Sir Claud Alexander has been for many years - I think he told me ever since he was a schoolboy - a staunch admirer of one of his national breeds, the Skye Terrier, and has often acted as their judge at leading shows. [. . .] He is an active member of the Committee of the Kennel Club, and a liberal supporter in general of anything relating to dogs and dog shows. Although he goes in for both Drop-eared and Prick-eared Skyes, I think, perhaps, at the present time his team of the latter is rather the stronger of the two.”
"Lady Alexander is another ardent lover of cats, and owns the premier kennel of Russian blues, and white English short- haired cats with square jaws, snub faces, and blue eyes. She also includes Manx cats, and her catteries hold their own. Lady Alexander generously does not compete for club prizes, as she wishes to encourage the fancy of short-hairs, which have lost place in the desire of so many cat lovers to own and breed long-coated cats." – Boudoir Magazine, 1904
Sir Claud was also a champion of the British White cattle, establishing a herd at Faygate in 1908 and helping to conserve this breed. Sir Claud Alexander wrote recommending the breed, in the Amateur Menagerie Club Year Book 1912 and several years later hisherd set milking records for the breed. He had also bred Indian oxen and observedthe development of their fatty humps. In 1907 he had acquired, studied and bred fat-rumped sheep, and crossed them with ordinary sheep. It appears he was keen to breed, exhibit and improve livestock through scientific breeding.
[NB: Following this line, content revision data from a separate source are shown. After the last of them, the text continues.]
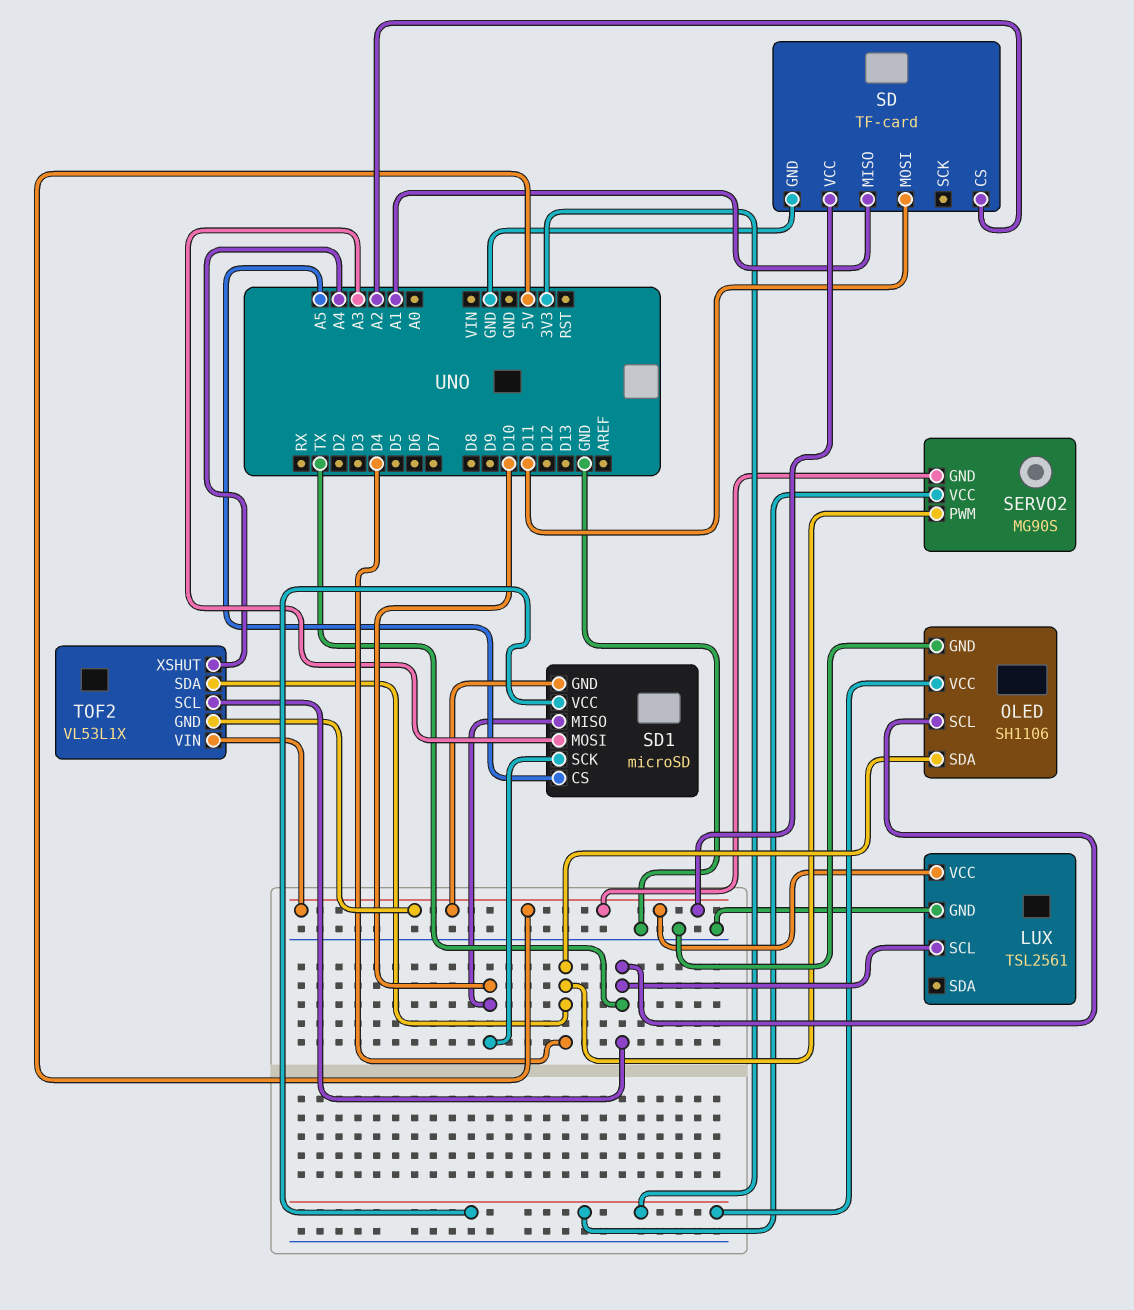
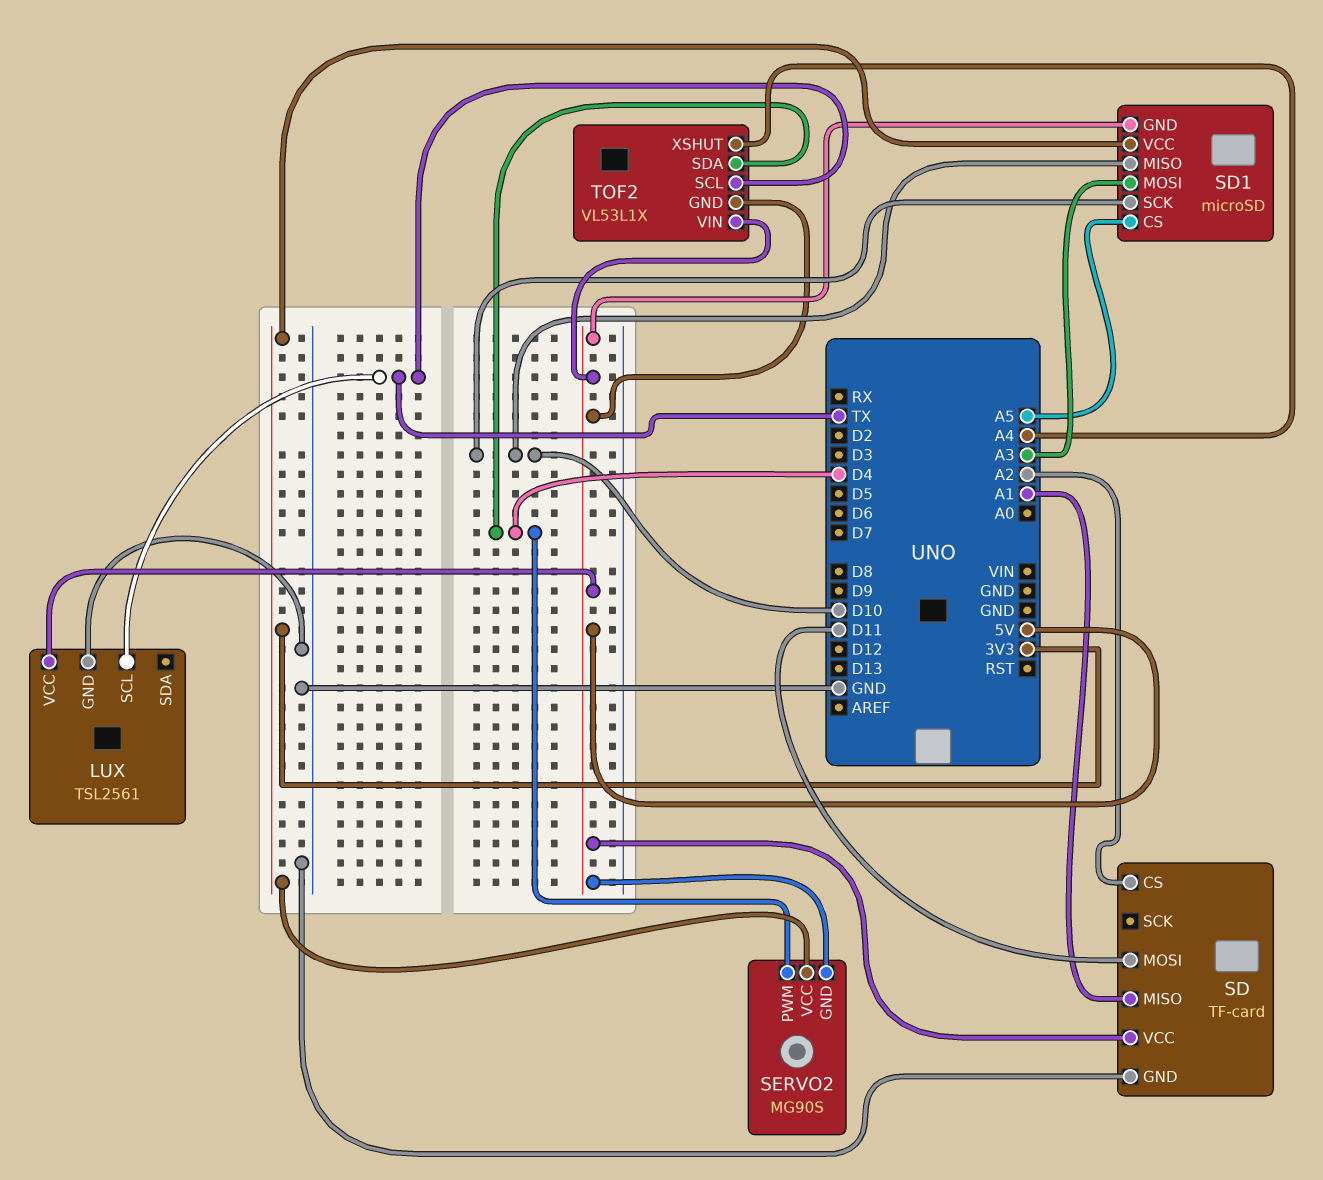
OLED: SH1106 -> none
OLED pin GND: GND -> none
OLED pin SCL: TX -> none
OLED pin SDA: D4 -> none
OLED pin VCC: 3V3 -> none

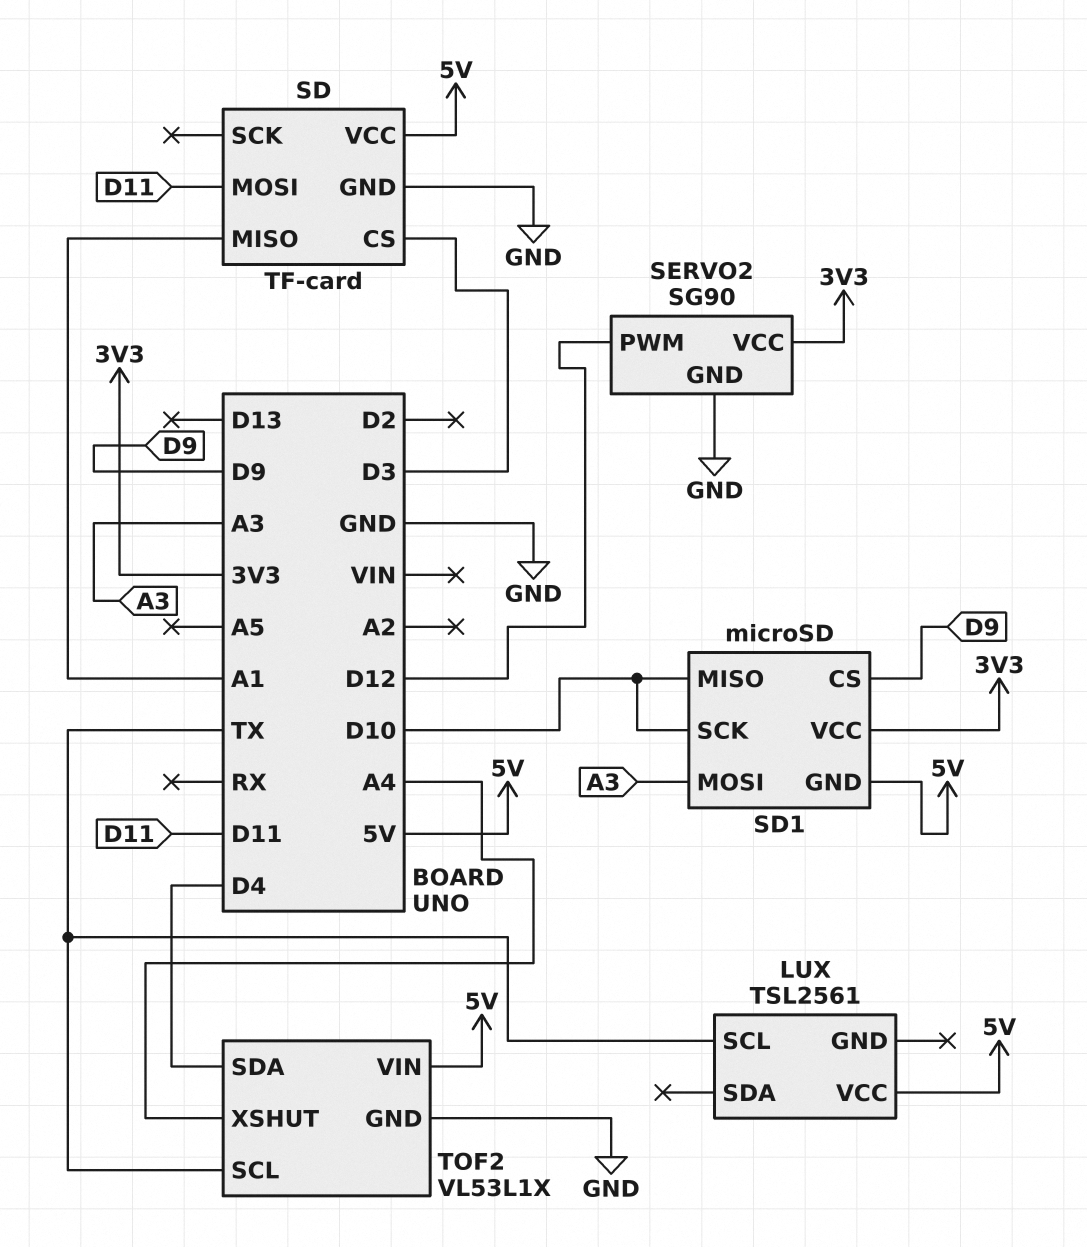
LUX pin GND: GND -> none
SD pin CS: A2 -> D3
SD1 pin CS: A5 -> D9
SERVO2: MG90S -> SG90
SERVO2 pin GND: 5V -> GND
SERVO2 pin PWM: D4 -> D12
TOF2 pin GND: 5V -> GND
One notable achievement of Lord and Lady Alexander were their tortoiseshell tomcats. Something odd was happening in their pedigree lines, for they bred no fewer than five male tortoiseshell/tortie-and-white males, one of which (Samson) sired many kittens. Once again, he provided breeding information to early researchers into cat genetics. There are photos of some of these cats and they are indeed tortoiseshell. According to "The Press" (a New Zealand paper) of 8th October, 1934, "The rarest cats in Great Britain, are tortoiseshell males. There are only five of them in the country. Sir Claud Alexander, the cat breeder, has made a "corner" in them. They are his hobby. In the last 35 years there have been 20 tortoiseshell males. Sir Claud has had 10 of them. Scientific research into the mystery of them has become so engrossing that he has handed over all his other show cats to his wife and concentrates on these four." (one his five tortie males did not survive to breed.)